Sort very small array in shared with 1 warps

I recently encountered the necessity to sort, as fast I can, very small arrays (i.e. with less than 5000 elements) stored in shared memory. As restrictions, I have only 1 warp available and I can’t use extra memory. Sequential sorts are ok but I am wondering if I can obtain better results with 32 threads. From what I can find online, bitonic sort and radix sort are the most used on GPU, usually to sort big arrays stored in global. What do you suggest?

We seem to have different notions of “very small” :-) When I saw that in question title, I was going to suggest a sorting network. But that isn’t the way to go for more than 20 elements or so.

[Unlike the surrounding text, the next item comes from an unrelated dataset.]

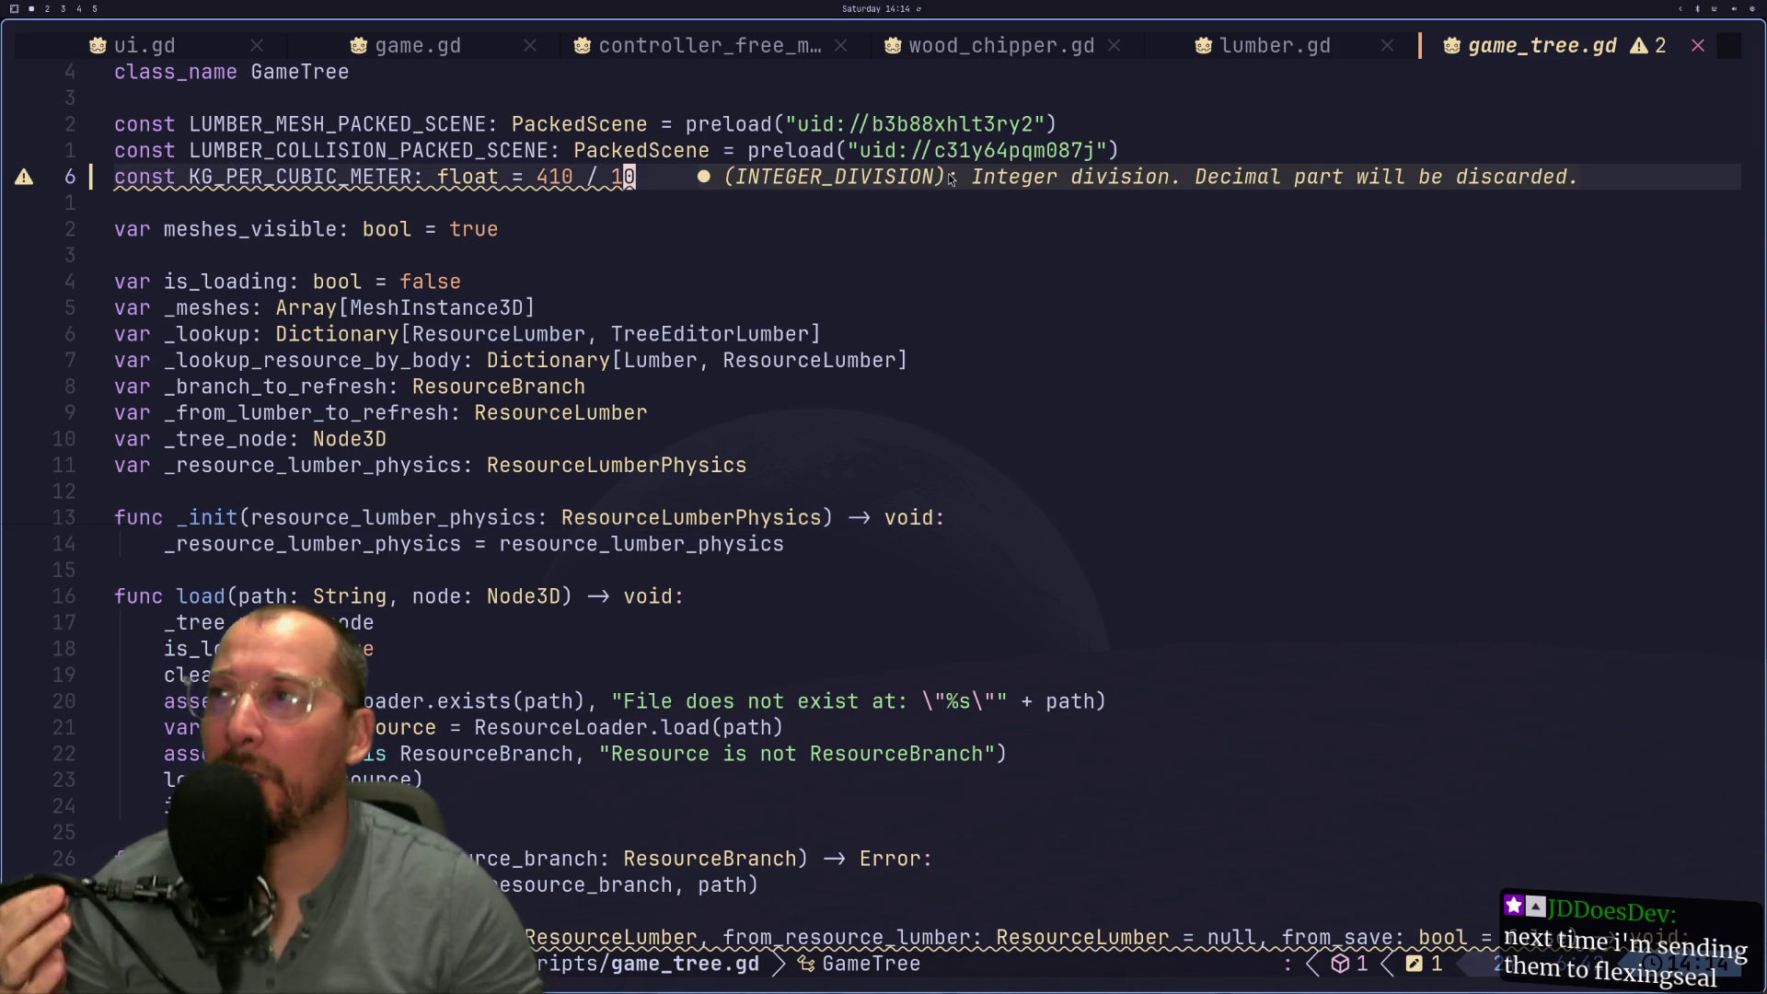
# Step: Open controller_chainsaw.gd through a 'saw' file search and move up to the start of _cut()
pyautogui.press('space')
pyautogui.write('fsaw')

Is there any structure in the data that could help us? For example: Are the elements integers? Are element values confined to a narrow range? Is the array content completely random or mostly sorted?

Your questions make sense. The elements are unsigned integers, a reasonable upper bound for the values is 100000 and they are random.

I don’t know of any parallel library implementations subject to the restrictions of 1 warp and no extra memory use. Thrust can do a per-thread sequential sort, but I think it will still require significant (O(N)) temporary memory allocation.

My best guess would be a set of sorts of tractable size followed by a set of merges.

a warp-wide sort is here but it only sorts 32 values. However it could be the precursor to a sequence of merges. I’m not sure the merges can be done with zero additional memory, however.

I think an odd-even sort can do sorting with zero extra memory. It should be straightforward to implement at the warp level. There is a sample odd-even sort in the CUDA sample codes. That might be the best fit to use 32 threads with zero extra memory. The most optimal flavor of this may be the batcher’s odd-even mergesort

A bit of googling suggests there are both in-place radix and in-place merges possible. I’m not aware of any GPU implementations or parallel implementations.

Later: I think you could adapt the oddEvenMergeSortShared kernel in the sample code I mentioned: /usr/local/cuda/samples/6_Advanced/sortingNetworks/ to do this. Roughly speaking, you would convert the sync statements to __syncwarp(), and insert a warp-stride loop after each sync statement, before the remaining body of the “odd” and “even” phases. This would also be a bit easier if you could pad your shared data to be a multiple of 32.

I think in-place radix sort and odd-even sort/mergesort are the most reasonable approaches.

Edit: Thank you for the reference, that is definitely a good starting point.